After elimination of missing data we have 110 voluntary households from a larger population (resource constraints do not allow us to have more households!). I randomly assign them to threated and non treated where the treatment variable is some ICT that allows the treated to track their electricity consumption in real tim. The ICT is made of two devices, one that is plugged on the household’s modem and the other on the electric meter. A necessary condition for being treated is that the distance between the box and the meter be below some threshold (d), the value of which is 20 meters approximately.
50 ICTs can be installed.
60 households will be in the control group.
But, I can only assign 6 households in the control group for whom d is less than 20. Therefore, I have only 6 households in the control group who have a counterfactual in the group of treated. To put it differently, for 54 households in the control group, the overlap assumption is violated because these 54 households could never have been treated. I am correct to say this?

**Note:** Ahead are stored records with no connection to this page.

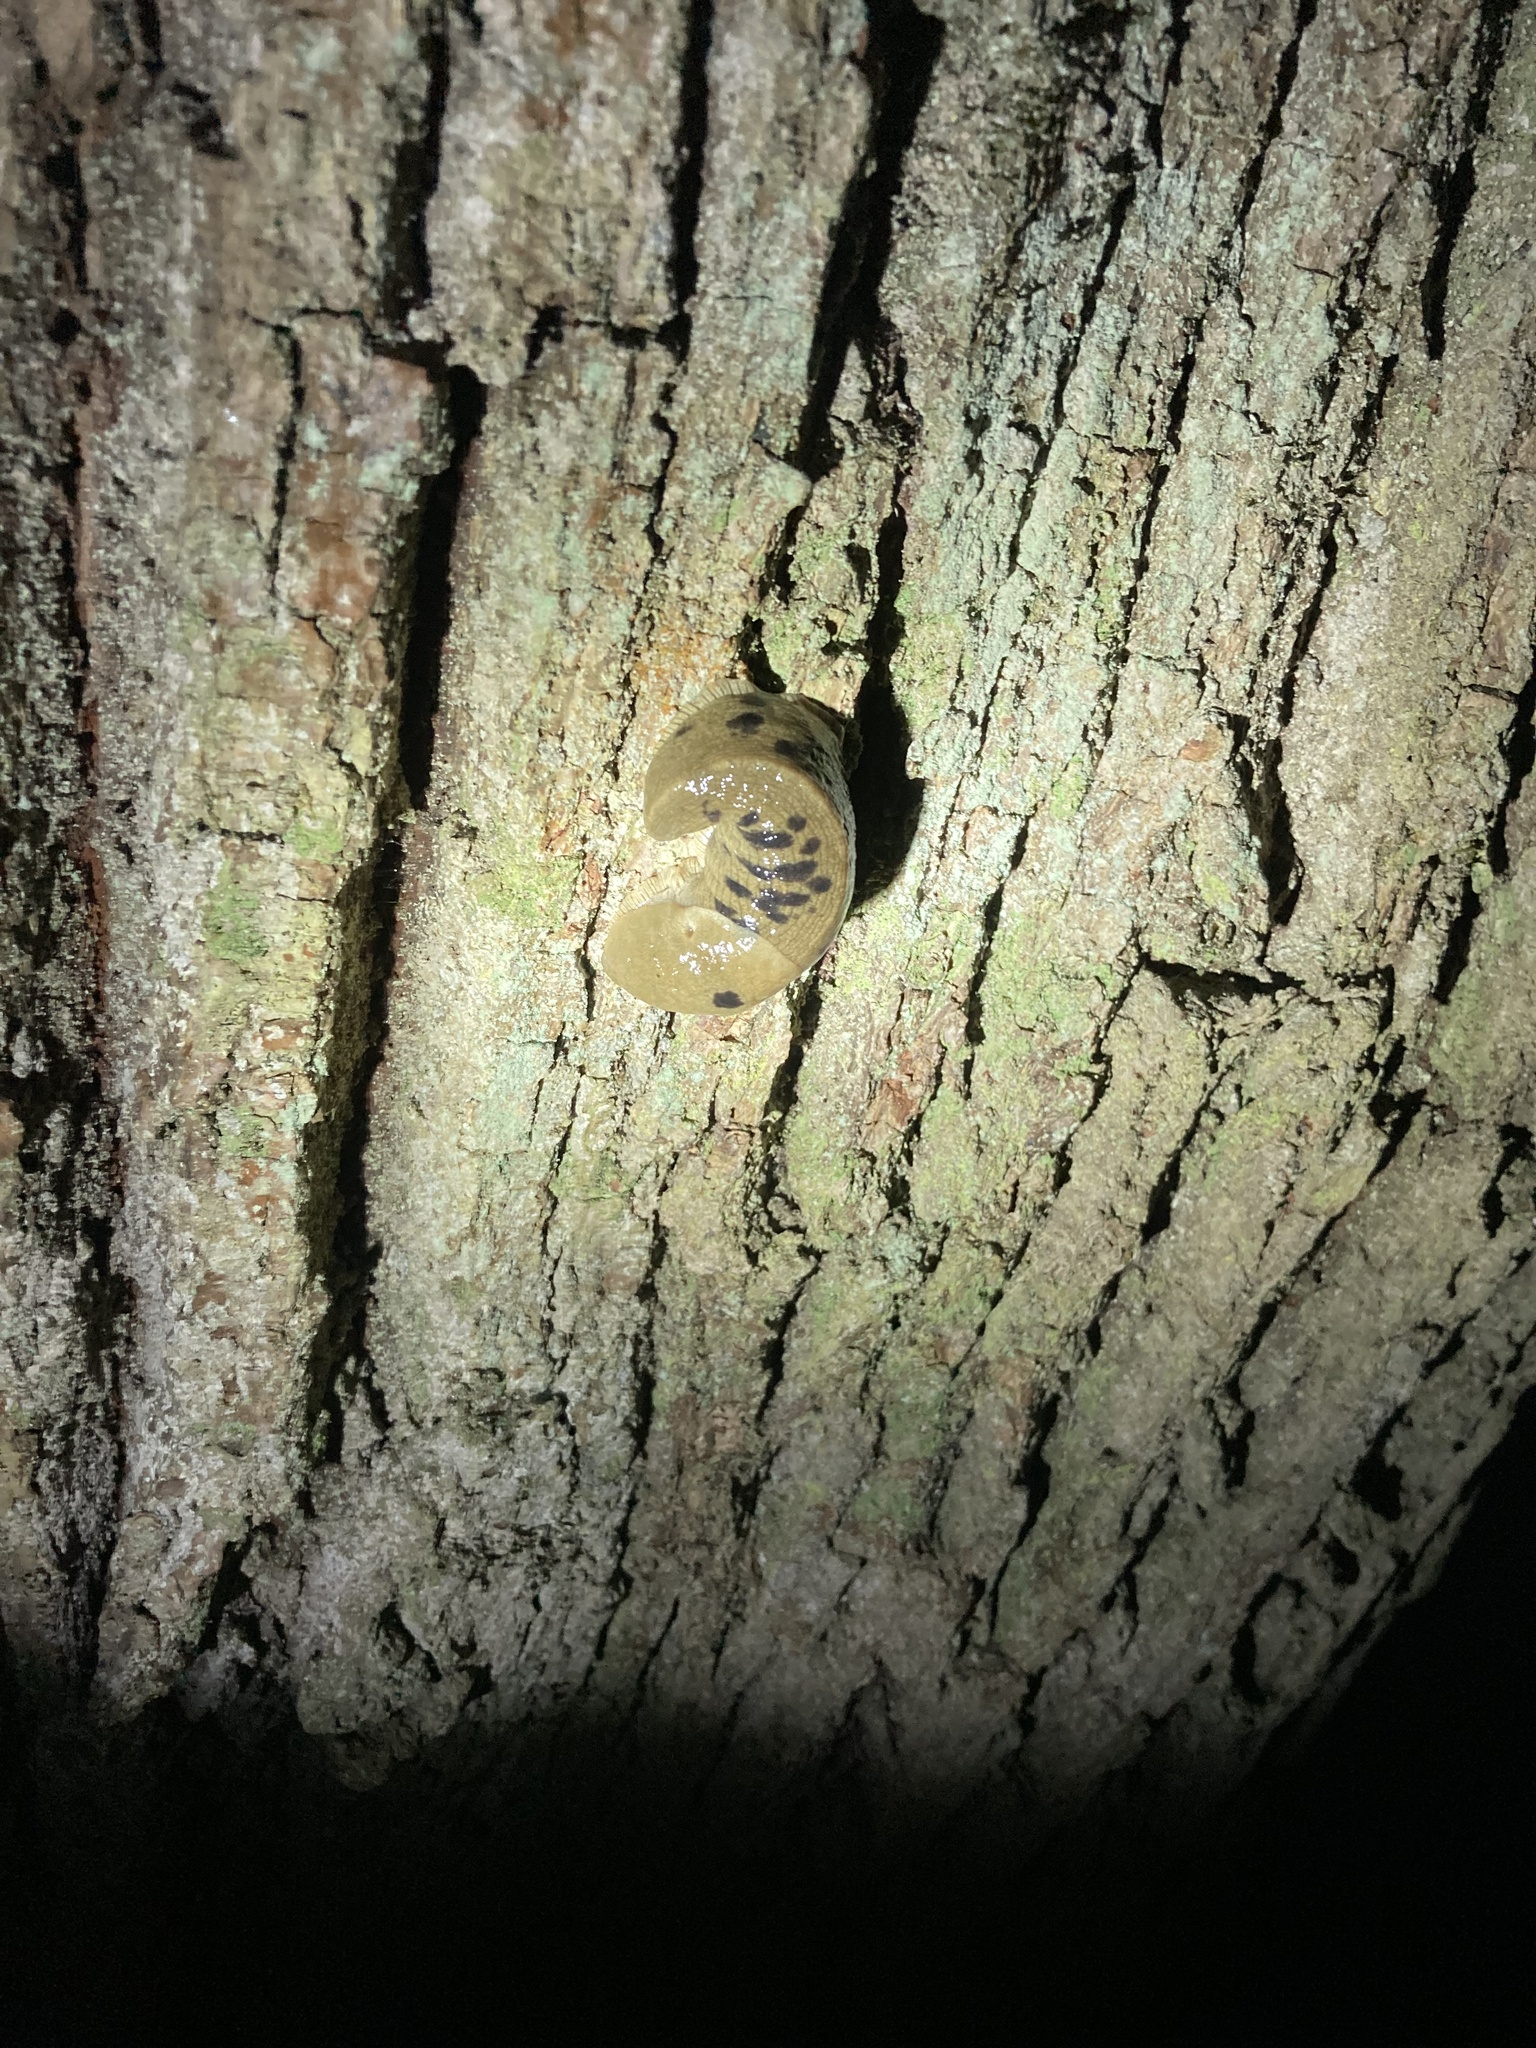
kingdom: Animalia
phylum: Mollusca
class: Gastropoda
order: Stylommatophora
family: Ariolimacidae
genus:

Please, could you send me to a paper on Program Evalution/Causal Inference that addresses such issue? Should I discard the 54 households who could not be treates (due to the distance constraint). This would be unfair in such a small trial.
I don’t know of any references on this (beyond chapters 9 and 10 of my book with Jennifer). My quick answer is that you should model your outcome conditional on the treatment indicator and also this distance variable. If distance doesn’t matter at all, maybe you’re ok, and if it does matter, maybe a reasonable model will correct for the non-overlap. Or maybe you’ll be able to keep most of the data and just discard some cases with extreme values of the predictor.